C. HUYGENS - Sunday, June 09, 2013
For the hard of hearing, the professional media and independent blogosphere helpfully offer signal amplification. Wag the Dog’s Robert DeNiro knows of what he speaks when he insists, “It must be true. I saw it on TV.” Conversely, there are believers in the existential paradox that if something happened, and know one hears about it, etc. (If a tree falls in the forest…).

Huygens, who minored in the philosophy of science, and is an American Pragmatist, is less of a believer and more of an observer. Yes, the tree may have fallen and not been heard (by a human). But just as chaos theory posits that a butterfly can trigger a hurricane, the falling tree can trigger secondary and tertiary reactions. Even without the media, these effects can amplify the consequences of an event.

Consider, then, the efforts by the gas drilling industry to keep a problem under wraps, as Bloomberg’s 7 June headline suggests: "Drillers Silence Fracking Claims With Sealed Settlements." With no more success than officer Frank Drebbin, and in no way to argue the merits of the underlying claims, the industry’s efforts to mute awareness is enhancing interest and, critically, reputational value uncertainty. Observably, the net cost is heavily discounted enterprise value.

Consensiv, the reputational value consultancy, has determined that when uncertainty in a company’s reputational value as measured by its exponentially weighted volatility, or as Consensiv calls it, its Consensus Trend, exceeds 7%, material value changes are just over the horizon.
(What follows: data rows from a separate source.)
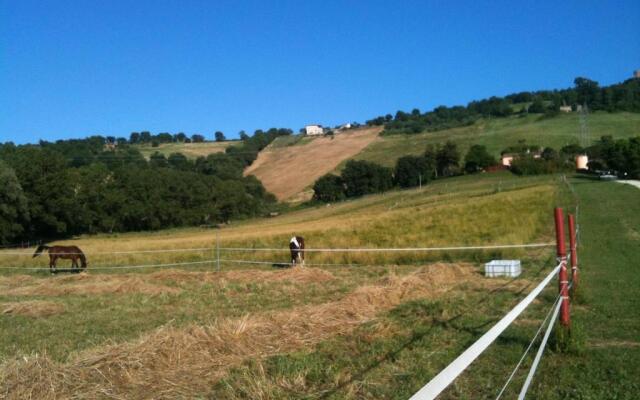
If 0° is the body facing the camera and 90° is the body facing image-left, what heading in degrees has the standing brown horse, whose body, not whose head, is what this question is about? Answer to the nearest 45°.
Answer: approximately 90°

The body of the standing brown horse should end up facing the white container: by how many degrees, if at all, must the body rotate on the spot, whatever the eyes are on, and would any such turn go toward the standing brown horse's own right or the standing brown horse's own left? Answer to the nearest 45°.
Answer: approximately 135° to the standing brown horse's own left

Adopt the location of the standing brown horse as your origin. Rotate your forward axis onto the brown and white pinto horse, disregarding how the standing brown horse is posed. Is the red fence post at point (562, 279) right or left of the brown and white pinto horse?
right

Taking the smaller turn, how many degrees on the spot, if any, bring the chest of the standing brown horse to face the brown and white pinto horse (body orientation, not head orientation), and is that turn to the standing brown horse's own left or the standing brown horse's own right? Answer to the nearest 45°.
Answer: approximately 135° to the standing brown horse's own left

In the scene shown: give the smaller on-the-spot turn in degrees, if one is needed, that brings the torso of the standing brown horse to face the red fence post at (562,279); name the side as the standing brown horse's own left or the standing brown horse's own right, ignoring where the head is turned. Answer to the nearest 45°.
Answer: approximately 90° to the standing brown horse's own left
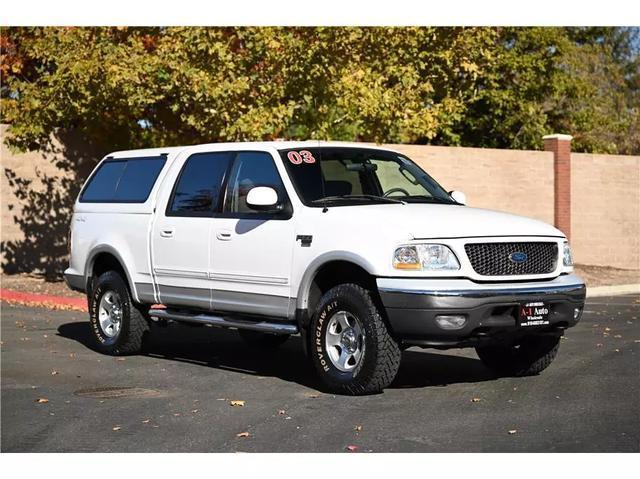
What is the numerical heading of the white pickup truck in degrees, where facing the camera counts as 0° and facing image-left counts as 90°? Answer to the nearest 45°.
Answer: approximately 315°

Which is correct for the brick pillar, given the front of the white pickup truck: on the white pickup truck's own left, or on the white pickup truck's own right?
on the white pickup truck's own left
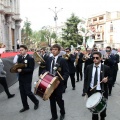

Basically, the Consensus Trend is an indicator of reputational health.

As of 7 June, more than 25% of the 191 companies comprising the Oil & Gas Production peer group were febrile with Consensus Trend values in excess of 10%. As a result, the entire sector is experiencing reputational value suppression, reduced Reputation Premium in Consensiv’s language, as measured against the 7200 companies for whom weekly reputational value metrics are available.

Silenced, perhaps, but not unobserved.